Re: [PATCH 1/3] x86/alternatives: Teach text_poke_bp() to emulate instructions

From: Peter Zijlstra
Date: Thu Oct 03 2019 - 07:01:26 EST


On Thu, Oct 03, 2019 at 10:27:51AM +0200, Peter Zijlstra wrote:
> On Thu, Oct 03, 2019 at 02:00:50PM +0900, Masami Hiramatsu wrote:
>
> > > This fits almost all text_poke_bp() users, except
> > > arch_unoptimize_kprobe() which restores random text, and for that site
> > > we have to build an explicit emulate instruction.
> >
> > OK, and in this case, I would like to change RELATIVEJUMP_OPCODE
> > to JMP32_INSN_OPCODE for readability. (or at least
> > making RELATIVEJUMP_OPCODE as an alias of JMP32_INSN_OPCODE)
>
> > > @@ -448,12 +447,18 @@ void arch_optimize_kprobes(struct list_h
> > > void arch_unoptimize_kprobe(struct optimized_kprobe *op)
> > > {
> > > u8 insn_buff[RELATIVEJUMP_SIZE];
> > > + u8 emulate_buff[RELATIVEJUMP_SIZE];
> > >
> > > /* Set int3 to first byte for kprobes */
> > > insn_buff[0] = BREAKPOINT_INSTRUCTION;
> > > memcpy(insn_buff + 1, op->optinsn.copied_insn, RELATIVE_ADDR_SIZE);
> > > +
> > > + emulate_buff[0] = RELATIVEJUMP_OPCODE;
> > > + *(s32 *)(&emulate_buff[1]) = (s32)((long)op->optinsn.insn -
> > > + ((long)op->kp.addr + RELATIVEJUMP_SIZE));
>
> I'm halfway through a patch introducing:
>
> union text_poke_insn {
> u8 code[POKE_MAX_OPCODE_SUZE];
> struct {
> u8 opcode;
> s32 disp;
> } __attribute__((packed));
> };
>
> to text-patching.h to unify all such custom unions we have all over the
> place. I'll mob up the above in that.
>
> > > +
> > > text_poke_bp(op->kp.addr, insn_buff, RELATIVEJUMP_SIZE,
> > > - op->optinsn.insn);
> > > + emulate_buff);
> > > }
>
> As argued in a previous thread, text_poke_bp() is broken when it changes
> more than a single instruction at a time.
>
> Now, ISTR optimized kprobes does something like:
>
> poke INT3

Hmm, it does this using text_poke(), but lacks a
on_each_cpu(do_sync_core, NULL, 1), which I suppose is OK-ish IFF you do
that synchronize_rcu_tasks() after it, but less so if you don't.

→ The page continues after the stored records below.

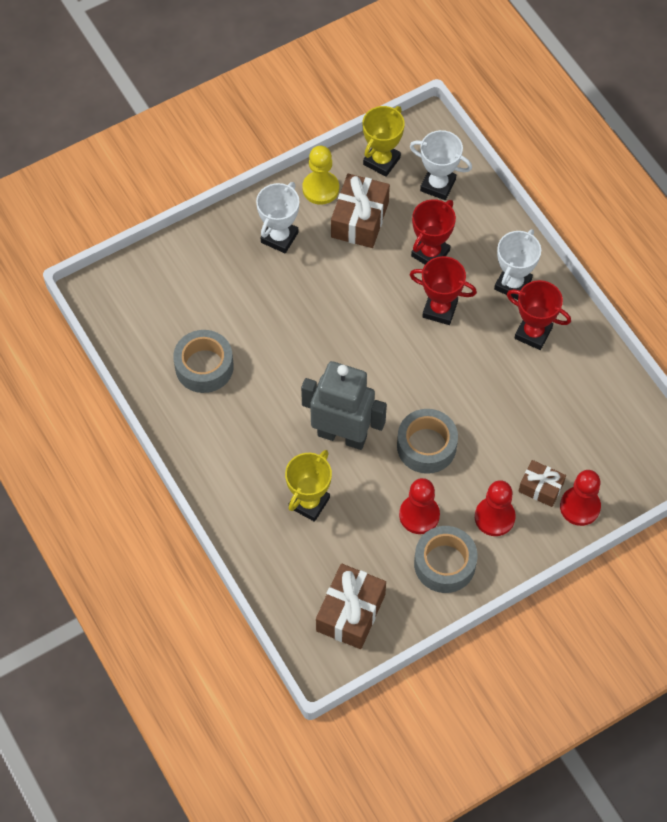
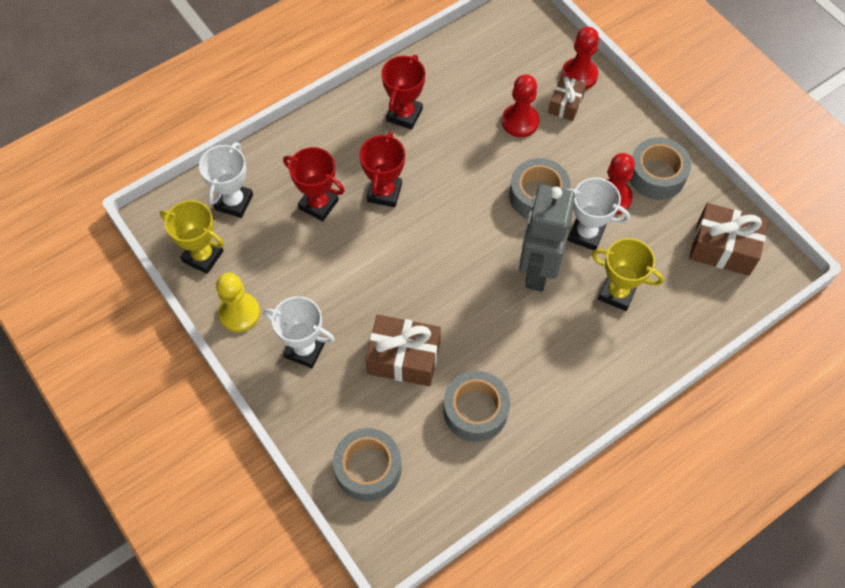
camera: 95 degrees left, 0 degrees up
(163, 280) = (368, 468): none -> grey tape
(359, 220) = (279, 272): brown gift -> brown gift (403, 358)
(494, 517) = (602, 138): red pawn -> red pawn (520, 121)
(512, 284) = (351, 133): white trophy -> white trophy (586, 234)

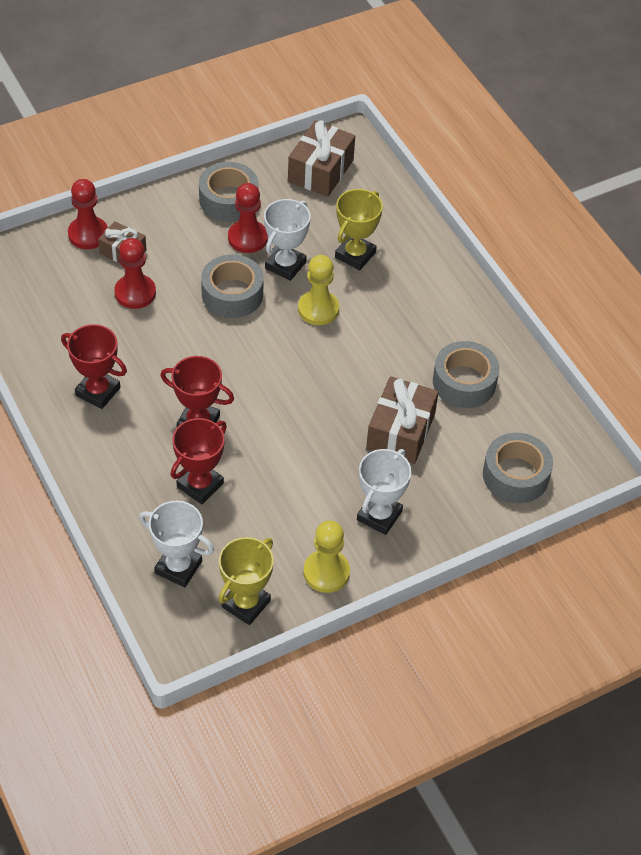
camera: 85 degrees left, 10 degrees down
(538, 269) = (318, 309): grey robot -> yellow pawn

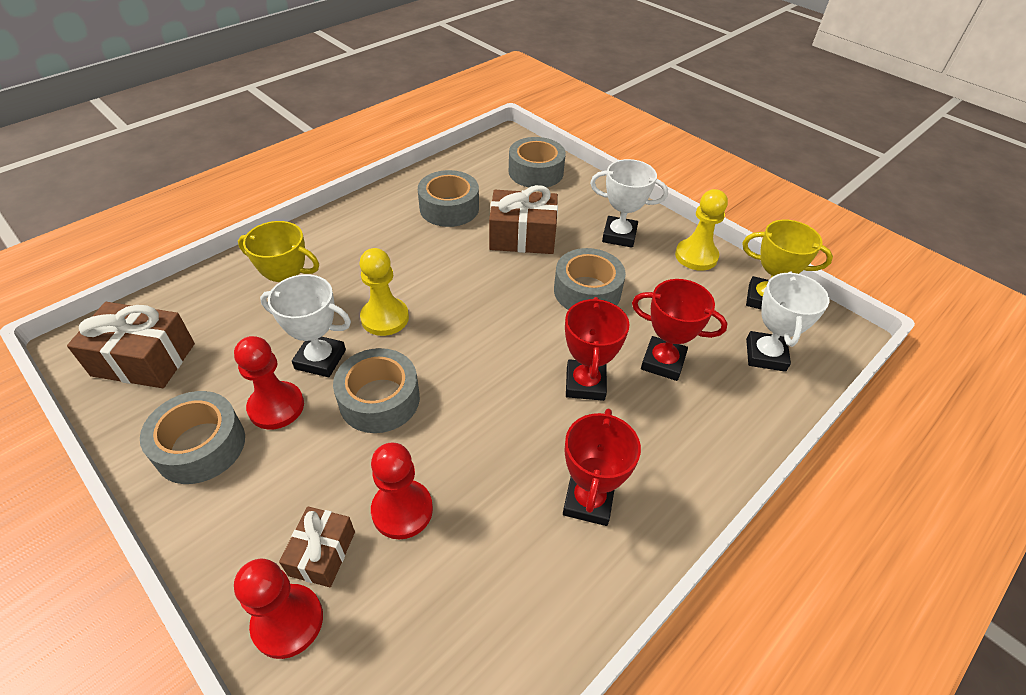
camera: 105 degrees left, 5 degrees down
(305, 459) = (587, 291): none -> grey tape

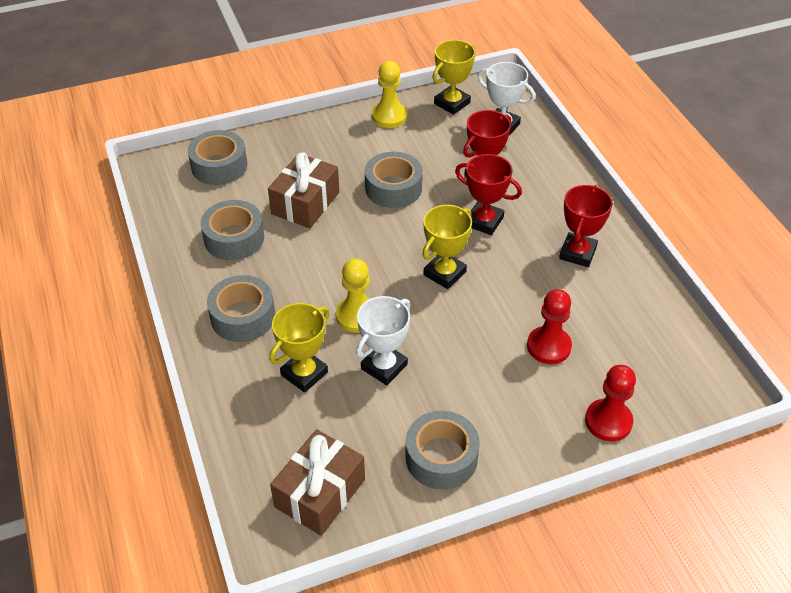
camera: 65 degrees left, 0 degrees up
(276, 407) = (422, 403): red pawn -> none
(322, 553) = (565, 396): brown gift -> none
(379, 399) = (445, 338): grey tape -> grey tape (243, 316)
(479, 371) = (445, 273): none -> yellow trophy
(588, 501) = (577, 253): red trophy -> red trophy turned 75 degrees clockwise
(619, 235) = (340, 147): white trophy -> none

That is, without either, you can't really tell if the kprobe is in
effect or not.

Also, I think text_poke_bp(INT3) is broken, although I don't think
anybody actually does that. Still, let me fix that.

> synchronize_rcu_tasks() /* waits for all tasks to schedule
> guarantees instructions after INT3
> are unused */
> install optimized probe /* overwrites multiple instrctions with
> JMP.d32 */
>
> And the above then undoes that by:
>
> poke INT3 on top of the optimzed probe
>
> poke tail instructions back /* guaranteed safe because the
> above INT3 poke ensures the
> JMP.d32 instruction is unused */
>
> poke head byte back
>
> Is this correct? If so, we should probably put a comment in there
> explaining how all this is unusual but safe.